It was Gordon's least successful makeover. In 81 episodes of Gordon Ramsay's Kitchen Nightmares, he's brought his unique blend of judgement, condemnation, encouragement and shouting to 81 failing restaurants in the States, and left them, by and large, better run. But in Amy's Baking Company in Scottsdale, Arizona, he finally met his match. Programme No 82 ended in disaster.

The owners, Samy and Amy Bouzaglo, lived in a world of denial where nothing she cooked could be wrong, where Samy concealed the evidence of diners' disapproval by consigning their returned buns and under-cooked pizzas to the trash cans without telling his wife. The kind of place where a diner tried to leave after waiting 90 minutes for a pizza and Samy threatened to call the cops.

Ramsay looked on wide-eyed as sunken-eyed septuagenarian Samy lied about the provenance of the ravioli, pocketed the waitresses' tips and couldn't tell Amy things were less than perfect, even as she fired a waitress for asking "Are you sure?" about which table a plate was bound for. He learned that they'd managed to lose over 100 staff in a year. Any negative words about the food were met by Amy's grown-up riposte: "People usually love it. I mean, real customers. Not haters." Ramsay walked out.
_ _ _ _ _ _ _
(WORK TO COMPLETE):
A. In the article about Gordon Ramsay's visit to Amy's Baking Company, how many staff had the restaurant lost in a year?
B. Write a continuation of the article about Gordon Ramsay's visit to Amy's Baking Company, starting after its final sentence.

Saved entries:
_ _ _ _ _ _ _
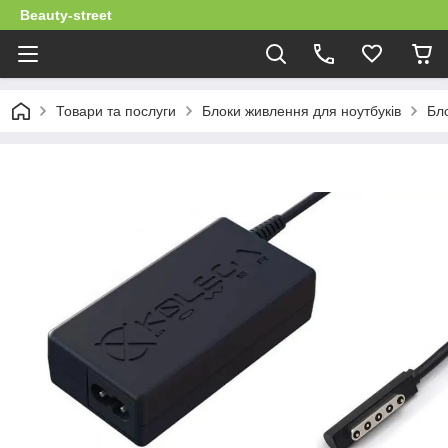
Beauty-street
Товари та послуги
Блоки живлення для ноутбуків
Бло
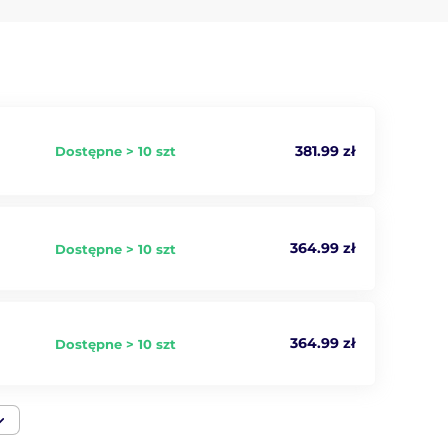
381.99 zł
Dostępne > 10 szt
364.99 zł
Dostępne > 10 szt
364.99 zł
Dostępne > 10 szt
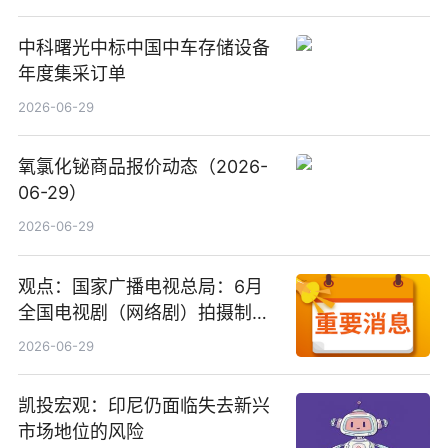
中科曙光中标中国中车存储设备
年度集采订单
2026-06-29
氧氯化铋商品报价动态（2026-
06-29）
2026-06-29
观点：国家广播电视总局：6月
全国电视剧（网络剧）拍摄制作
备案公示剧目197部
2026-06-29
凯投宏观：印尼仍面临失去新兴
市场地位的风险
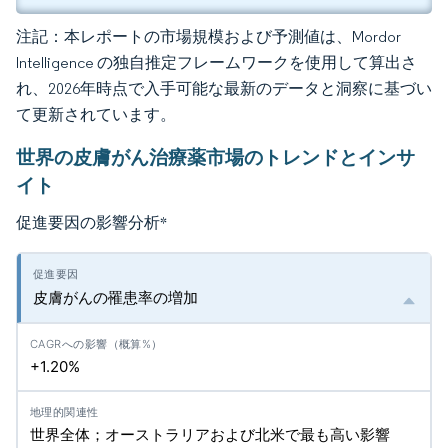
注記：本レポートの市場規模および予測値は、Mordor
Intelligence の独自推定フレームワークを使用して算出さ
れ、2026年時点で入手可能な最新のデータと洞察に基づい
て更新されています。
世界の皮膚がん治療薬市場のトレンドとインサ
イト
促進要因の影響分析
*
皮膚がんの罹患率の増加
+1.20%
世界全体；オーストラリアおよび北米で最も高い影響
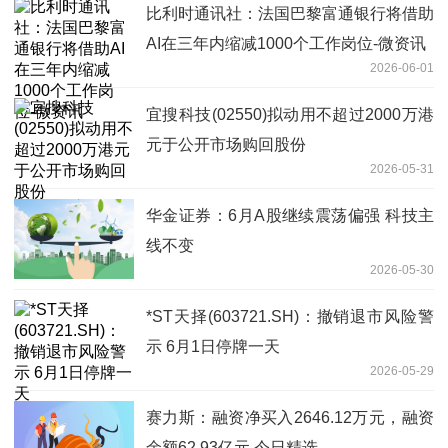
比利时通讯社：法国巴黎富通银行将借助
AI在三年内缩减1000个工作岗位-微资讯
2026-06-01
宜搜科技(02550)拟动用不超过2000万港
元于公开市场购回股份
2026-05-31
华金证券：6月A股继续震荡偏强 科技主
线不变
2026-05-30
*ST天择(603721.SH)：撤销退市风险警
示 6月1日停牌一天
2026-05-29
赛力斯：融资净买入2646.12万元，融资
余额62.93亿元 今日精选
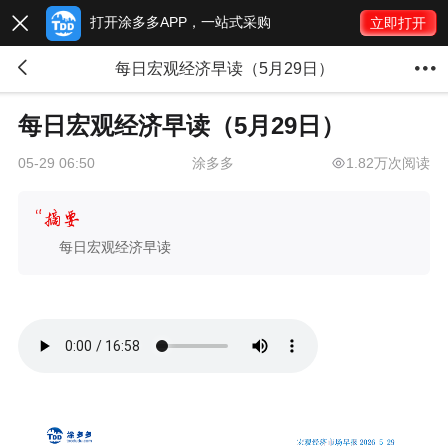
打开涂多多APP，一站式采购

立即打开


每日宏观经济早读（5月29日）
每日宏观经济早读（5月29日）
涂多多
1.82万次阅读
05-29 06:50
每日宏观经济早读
_ _ _ _ _ _ _
(EXPECTED RESULTS):
A. Over 100 staff.

B.
The trouble with makeover shows is that the most memorable episodes are often the ones that fail, or end in insult. One thinks fondly of What Not to Wear, the new clothes show starring Trinny Woodall and Susannah Constantine, which worked best when the frumps, steered onto the show by "friends", talked back to Trin and Suze and told them to eff off. Remember the moment when Carol Vorderman, stung by having her style labelled "an Eighties nightmare", called her tormentors "the anorexic transvestite and the carthorse"?

TV viewers will remember Changing Rooms, the interior décor show that ran from 1996 to 2004 and featured Carol Smillie and others helping people "transform" rooms in their neighbours' homes. When designer Anna Ryder Richardson once glamourised a couple's bedroom with saucy lingerie in picture frames, the room's owner screamed, "Why would I want this shit in my room? I've got children!" and promptly burst into tears.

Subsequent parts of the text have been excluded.